BEGIN PROVIDED RECORDS

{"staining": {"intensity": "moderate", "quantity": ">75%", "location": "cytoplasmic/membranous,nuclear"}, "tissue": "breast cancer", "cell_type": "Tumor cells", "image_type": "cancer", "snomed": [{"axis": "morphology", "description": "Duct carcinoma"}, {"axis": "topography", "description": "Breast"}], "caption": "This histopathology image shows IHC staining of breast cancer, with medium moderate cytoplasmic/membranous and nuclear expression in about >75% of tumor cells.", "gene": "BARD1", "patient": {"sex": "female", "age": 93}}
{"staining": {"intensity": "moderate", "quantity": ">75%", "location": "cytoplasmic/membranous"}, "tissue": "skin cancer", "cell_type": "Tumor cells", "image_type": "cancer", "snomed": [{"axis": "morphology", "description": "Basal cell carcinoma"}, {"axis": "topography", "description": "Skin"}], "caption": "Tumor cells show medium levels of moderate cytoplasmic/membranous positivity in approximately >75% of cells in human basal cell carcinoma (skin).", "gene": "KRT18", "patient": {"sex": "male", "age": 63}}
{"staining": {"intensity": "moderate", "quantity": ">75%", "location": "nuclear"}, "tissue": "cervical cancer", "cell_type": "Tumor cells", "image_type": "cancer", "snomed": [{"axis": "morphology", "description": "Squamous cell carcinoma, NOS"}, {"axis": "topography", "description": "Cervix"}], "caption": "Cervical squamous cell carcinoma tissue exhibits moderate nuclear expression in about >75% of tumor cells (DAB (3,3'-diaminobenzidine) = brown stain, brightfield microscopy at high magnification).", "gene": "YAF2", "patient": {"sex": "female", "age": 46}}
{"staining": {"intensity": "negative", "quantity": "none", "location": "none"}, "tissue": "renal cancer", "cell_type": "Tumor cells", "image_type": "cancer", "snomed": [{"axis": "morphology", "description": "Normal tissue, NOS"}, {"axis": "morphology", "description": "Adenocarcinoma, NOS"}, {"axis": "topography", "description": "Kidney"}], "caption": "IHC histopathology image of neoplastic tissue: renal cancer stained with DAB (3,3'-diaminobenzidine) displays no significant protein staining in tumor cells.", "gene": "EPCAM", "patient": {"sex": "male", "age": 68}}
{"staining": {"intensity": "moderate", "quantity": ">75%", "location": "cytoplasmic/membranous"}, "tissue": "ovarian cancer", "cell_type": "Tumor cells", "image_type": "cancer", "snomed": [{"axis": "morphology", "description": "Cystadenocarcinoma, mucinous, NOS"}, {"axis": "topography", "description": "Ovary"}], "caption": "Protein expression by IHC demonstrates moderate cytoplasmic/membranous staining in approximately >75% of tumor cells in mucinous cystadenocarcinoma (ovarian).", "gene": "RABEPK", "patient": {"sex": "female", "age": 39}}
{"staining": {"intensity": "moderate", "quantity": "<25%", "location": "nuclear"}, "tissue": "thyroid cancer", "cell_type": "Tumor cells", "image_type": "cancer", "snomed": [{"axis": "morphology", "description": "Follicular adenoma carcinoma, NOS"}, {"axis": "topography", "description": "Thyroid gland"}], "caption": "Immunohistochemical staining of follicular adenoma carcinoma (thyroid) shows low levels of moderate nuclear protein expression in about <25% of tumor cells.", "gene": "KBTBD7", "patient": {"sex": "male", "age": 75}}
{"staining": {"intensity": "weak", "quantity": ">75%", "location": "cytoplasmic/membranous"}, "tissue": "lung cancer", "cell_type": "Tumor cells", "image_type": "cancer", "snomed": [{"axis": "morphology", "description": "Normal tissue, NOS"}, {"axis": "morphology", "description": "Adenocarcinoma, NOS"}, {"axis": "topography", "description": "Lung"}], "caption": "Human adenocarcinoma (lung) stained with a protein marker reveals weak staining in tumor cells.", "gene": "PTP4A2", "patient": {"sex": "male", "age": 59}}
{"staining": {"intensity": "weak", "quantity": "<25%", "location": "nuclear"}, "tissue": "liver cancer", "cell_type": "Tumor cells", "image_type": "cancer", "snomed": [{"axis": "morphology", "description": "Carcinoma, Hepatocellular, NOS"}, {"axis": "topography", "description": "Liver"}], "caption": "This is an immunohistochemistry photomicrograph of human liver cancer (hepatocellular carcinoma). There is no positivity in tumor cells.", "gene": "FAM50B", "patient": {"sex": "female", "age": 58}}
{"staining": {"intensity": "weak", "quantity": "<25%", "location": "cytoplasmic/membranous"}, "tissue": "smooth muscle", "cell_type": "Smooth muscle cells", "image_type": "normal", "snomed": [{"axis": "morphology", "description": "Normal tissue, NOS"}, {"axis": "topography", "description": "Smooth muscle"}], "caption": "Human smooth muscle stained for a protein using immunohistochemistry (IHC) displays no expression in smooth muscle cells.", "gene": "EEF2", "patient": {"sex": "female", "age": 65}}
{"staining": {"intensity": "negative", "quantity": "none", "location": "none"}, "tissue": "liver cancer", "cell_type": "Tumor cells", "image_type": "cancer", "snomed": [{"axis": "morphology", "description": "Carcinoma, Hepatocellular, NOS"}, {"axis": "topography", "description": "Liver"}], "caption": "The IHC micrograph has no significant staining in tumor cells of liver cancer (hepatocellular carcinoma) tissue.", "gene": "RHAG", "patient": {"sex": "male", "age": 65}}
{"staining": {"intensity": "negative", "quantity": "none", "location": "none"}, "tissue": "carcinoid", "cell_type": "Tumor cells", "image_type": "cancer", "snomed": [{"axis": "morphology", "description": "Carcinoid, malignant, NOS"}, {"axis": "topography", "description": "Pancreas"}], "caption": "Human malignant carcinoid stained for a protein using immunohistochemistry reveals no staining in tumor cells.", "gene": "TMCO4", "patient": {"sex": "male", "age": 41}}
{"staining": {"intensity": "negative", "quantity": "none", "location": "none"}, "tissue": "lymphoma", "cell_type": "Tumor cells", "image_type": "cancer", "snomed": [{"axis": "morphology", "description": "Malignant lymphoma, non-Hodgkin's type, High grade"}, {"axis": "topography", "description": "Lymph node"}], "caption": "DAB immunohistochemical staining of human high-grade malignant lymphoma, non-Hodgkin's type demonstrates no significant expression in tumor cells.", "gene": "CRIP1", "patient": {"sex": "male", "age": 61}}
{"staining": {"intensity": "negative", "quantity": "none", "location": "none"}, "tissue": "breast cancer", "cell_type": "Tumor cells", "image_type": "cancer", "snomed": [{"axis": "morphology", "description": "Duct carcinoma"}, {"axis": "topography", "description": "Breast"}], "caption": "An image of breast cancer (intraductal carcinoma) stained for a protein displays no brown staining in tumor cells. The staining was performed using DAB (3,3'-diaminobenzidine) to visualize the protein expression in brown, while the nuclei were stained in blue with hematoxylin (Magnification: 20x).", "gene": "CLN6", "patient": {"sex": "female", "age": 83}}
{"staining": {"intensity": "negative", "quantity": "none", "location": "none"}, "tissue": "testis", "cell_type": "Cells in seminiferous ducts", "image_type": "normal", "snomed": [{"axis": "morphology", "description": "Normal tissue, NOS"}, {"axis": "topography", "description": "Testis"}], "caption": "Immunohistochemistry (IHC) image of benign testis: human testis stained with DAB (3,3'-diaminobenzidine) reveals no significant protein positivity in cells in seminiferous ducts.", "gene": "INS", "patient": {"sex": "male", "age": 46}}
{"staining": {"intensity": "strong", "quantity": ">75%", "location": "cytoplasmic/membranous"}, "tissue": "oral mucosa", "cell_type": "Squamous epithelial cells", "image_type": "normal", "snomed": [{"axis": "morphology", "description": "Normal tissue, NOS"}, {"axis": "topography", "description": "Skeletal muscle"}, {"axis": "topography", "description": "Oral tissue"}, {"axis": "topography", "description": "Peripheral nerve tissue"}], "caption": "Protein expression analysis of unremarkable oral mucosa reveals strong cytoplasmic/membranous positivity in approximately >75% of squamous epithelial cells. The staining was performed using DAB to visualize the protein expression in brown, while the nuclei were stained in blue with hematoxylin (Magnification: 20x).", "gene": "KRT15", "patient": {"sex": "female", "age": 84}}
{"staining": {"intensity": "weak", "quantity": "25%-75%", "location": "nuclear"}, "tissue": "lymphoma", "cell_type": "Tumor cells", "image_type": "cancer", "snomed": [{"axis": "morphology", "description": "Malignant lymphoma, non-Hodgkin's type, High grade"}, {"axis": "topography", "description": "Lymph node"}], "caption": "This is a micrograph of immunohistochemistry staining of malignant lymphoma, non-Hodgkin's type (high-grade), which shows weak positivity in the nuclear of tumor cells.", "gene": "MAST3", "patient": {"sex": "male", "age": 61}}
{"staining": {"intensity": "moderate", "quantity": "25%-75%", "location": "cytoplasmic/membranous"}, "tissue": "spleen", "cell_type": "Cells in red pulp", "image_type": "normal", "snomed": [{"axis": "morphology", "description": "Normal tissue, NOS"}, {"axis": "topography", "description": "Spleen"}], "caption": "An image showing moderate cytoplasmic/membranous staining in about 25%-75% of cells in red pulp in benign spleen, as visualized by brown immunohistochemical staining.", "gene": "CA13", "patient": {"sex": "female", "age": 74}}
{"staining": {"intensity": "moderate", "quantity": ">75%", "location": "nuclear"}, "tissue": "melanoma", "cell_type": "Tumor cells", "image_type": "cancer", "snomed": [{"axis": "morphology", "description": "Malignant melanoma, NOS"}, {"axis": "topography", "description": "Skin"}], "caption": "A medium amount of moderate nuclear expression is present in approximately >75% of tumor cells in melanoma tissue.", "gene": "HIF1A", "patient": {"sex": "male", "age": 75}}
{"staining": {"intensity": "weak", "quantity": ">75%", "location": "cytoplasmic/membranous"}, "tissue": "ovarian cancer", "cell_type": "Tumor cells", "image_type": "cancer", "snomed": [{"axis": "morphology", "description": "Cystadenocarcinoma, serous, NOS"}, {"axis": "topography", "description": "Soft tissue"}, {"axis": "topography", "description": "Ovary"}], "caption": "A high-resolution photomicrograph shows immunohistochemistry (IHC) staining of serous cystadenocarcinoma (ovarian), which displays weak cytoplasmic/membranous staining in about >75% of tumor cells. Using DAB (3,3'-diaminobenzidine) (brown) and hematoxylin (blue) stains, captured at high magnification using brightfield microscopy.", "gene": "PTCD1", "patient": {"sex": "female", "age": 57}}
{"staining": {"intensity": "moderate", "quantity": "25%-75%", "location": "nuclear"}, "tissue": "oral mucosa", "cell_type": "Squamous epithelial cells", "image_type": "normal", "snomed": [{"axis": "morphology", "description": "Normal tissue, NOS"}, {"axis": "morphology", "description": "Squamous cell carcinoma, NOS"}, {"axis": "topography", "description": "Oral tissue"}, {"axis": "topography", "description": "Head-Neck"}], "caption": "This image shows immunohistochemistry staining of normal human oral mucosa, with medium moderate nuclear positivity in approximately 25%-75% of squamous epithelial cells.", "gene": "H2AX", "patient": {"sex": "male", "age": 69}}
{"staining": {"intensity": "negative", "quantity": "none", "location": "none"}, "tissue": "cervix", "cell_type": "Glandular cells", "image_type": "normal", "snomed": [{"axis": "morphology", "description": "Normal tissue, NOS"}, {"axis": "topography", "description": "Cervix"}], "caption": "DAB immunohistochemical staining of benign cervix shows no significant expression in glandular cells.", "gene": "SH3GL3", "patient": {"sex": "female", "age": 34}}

END PROVIDED RECORDS

▶ _WHAT NEEDS TO BE DONE_
The word "histopathology" may appear in several lines of the data; copy every line where it does.

▶ _ANSWER FOR THIS EXERCISE_
{"staining": {"intensity": "moderate", "quantity": ">75%", "location": "cytoplasmic/membranous,nuclear"}, "tissue": "breast cancer", "cell_type": "Tumor cells", "image_type": "cancer", "snomed": [{"axis": "morphology", "description": "Duct carcinoma"}, {"axis": "topography", "description": "Breast"}], "caption": "This histopathology image shows IHC staining of breast cancer, with medium moderate cytoplasmic/membranous and nuclear expression in about >75% of tumor cells.", "gene": "BARD1", "patient": {"sex": "female", "age": 93}}
{"staining": {"intensity": "negative", "quantity": "none", "location": "none"}, "tissue": "renal cancer", "cell_type": "Tumor cells", "image_type": "cancer", "snomed": [{"axis": "morphology", "description": "Normal tissue, NOS"}, {"axis": "morphology", "description": "Adenocarcinoma, NOS"}, {"axis": "topography", "description": "Kidney"}], "caption": "IHC histopathology image of neoplastic tissue: renal cancer stained with DAB (3,3'-diaminobenzidine) displays no significant protein staining in tumor cells.", "gene": "EPCAM", "patient": {"sex": "male", "age": 68}}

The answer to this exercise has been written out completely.